On every feature both parsers extract, the drift is zero or near-zero:

feature hucre ks-xlsx-parser drift
formulas 46,411 46,433 0.05%
tables 523 523 0
merges 10,488 10,488 0
conditional-format rules 70 70 0
data validations 503 503 0
hyperlinks 511 511 0
comments 486 486 0
named ranges 822 809 1.6% (tracked)

The 22-formula disagreement is dominated by one real-world workbook where we parse 16 formulas that hucre misses — we surface this in the drift report, not hide it.

The cell-count difference on adversarial merge-heavy files (we emit ~50% more rows) is a methodology difference: ks-xlsx-parser counts every addressable cell in a merged region; hucre counts the master cell only. Both are defensible; document in the drift report generated by the benchmark harness.


Our accuracy commitment

Every perf change in ks-xlsx-parser has to pass, in order:

  1. The 1631-test pytest suite (unit + integration + corpus-slice)
  2. Cross-validation against calamine — the Rust reference parser — on a golden fixture set
  3. Zero regressions on the SpreadsheetBench robustness baseline (5,458 real-world workbooks)
  4. Feature-count stability vs. the hucre benchmark above

That's the order. If a perf change breaks any gate, we don't ship it. Every number on this page came from a run that passed all four gates.

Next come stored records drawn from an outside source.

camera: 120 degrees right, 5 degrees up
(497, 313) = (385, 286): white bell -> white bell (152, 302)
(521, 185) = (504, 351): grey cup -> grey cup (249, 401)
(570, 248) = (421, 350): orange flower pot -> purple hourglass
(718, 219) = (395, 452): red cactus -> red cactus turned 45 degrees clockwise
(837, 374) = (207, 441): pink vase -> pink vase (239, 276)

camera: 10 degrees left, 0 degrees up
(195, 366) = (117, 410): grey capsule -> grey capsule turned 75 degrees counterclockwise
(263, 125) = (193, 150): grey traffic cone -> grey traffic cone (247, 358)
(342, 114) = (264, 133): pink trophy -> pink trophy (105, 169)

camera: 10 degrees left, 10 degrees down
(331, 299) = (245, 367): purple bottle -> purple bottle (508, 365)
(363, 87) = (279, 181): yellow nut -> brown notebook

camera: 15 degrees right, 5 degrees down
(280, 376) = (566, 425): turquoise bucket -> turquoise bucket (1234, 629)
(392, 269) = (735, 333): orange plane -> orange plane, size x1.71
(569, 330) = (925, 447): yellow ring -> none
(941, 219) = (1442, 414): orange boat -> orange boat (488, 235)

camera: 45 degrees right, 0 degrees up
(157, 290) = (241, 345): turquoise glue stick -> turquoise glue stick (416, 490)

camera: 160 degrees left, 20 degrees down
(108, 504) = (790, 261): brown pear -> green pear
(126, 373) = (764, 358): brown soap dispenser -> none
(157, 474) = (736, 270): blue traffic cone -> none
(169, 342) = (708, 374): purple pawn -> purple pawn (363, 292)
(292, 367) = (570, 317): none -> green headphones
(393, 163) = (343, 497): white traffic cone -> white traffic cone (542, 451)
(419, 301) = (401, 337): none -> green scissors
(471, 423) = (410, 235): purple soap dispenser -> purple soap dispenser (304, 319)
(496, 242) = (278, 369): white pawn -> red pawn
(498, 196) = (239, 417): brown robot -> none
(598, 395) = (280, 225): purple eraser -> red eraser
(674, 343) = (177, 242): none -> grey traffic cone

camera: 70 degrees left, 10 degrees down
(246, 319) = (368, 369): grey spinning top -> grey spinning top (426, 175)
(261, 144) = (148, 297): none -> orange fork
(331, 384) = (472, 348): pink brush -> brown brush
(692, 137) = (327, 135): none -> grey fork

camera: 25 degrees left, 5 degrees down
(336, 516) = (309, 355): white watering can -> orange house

If you're building RAG / agent / auditing pipelines where a silently dropped formula or a misread merge is a user-visible bug, that order matters. If you're shipping an I/O library for edge runtimes, use hucre — it's the right tool.


Reproducing these numbers

The benchmark harness lives at tests/benchmarks/. Full details in tests/benchmarks/README but the short version:

# From the repo root, in the ks-xlsx-parser venv
cd tests/benchmarks/hucre_node && pnpm install --frozen-lockfile
cd ../../..

# Download SpreadsheetBench once
make corpus-download

# Full mode (default)
python -m tests.benchmarks.vs_hucre \
    --corpus data/corpora/spreadsheetbench --out tests/benchmarks/reports

# Fast mode
KS_PARSE_MODE=fast python -m tests.benchmarks.vs_hucre \
    --corpus data/corpora/spreadsheetbench --out tests/benchmarks/reports

Outputs (under tests/benchmarks/reports/<timestamp>_<git-sha>/):

  • results.csv — one row per (file, parser) pair
  • raw.ndjson — full per-row records (nullable fields preserved)
  • failures.jsonl — status != ok rows
  • summary.md — aggregate counts, capability matrix, perf percentiles
  • drift.md — per-feature disagreement between parsers
  • manifest.json — run metadata (git sha, node / python versions, host, timestamp, CLI args)

The harness:

  • Pins hucre exact (0.3.0, --frozen-lockfile) so numbers are reproducible
  • Randomises (file, parser) ordering per seed to kill OS-page-cache bias
  • Each parser times itself in-process; Python driver doesn't measure the other
  • Per-file 60s timeout, 4 GB memory ceiling, worker respawn per 50-file batch
  • Uses null (not 0) for features a parser doesn't model — the summary generator distinguishes them

Credit

This comparison wouldn't exist without hucre and its author @productdevbook. Their work on a zero-dep TypeScript parser pushed us to actually measure our perf floor and invest in the Rust fast-path, the Tarjan's SCC swap, and parse_workbook(mode='fast').

If you need a fast, tiny, edge-runtime xlsx / csv / ods library with write support — that's them, not us.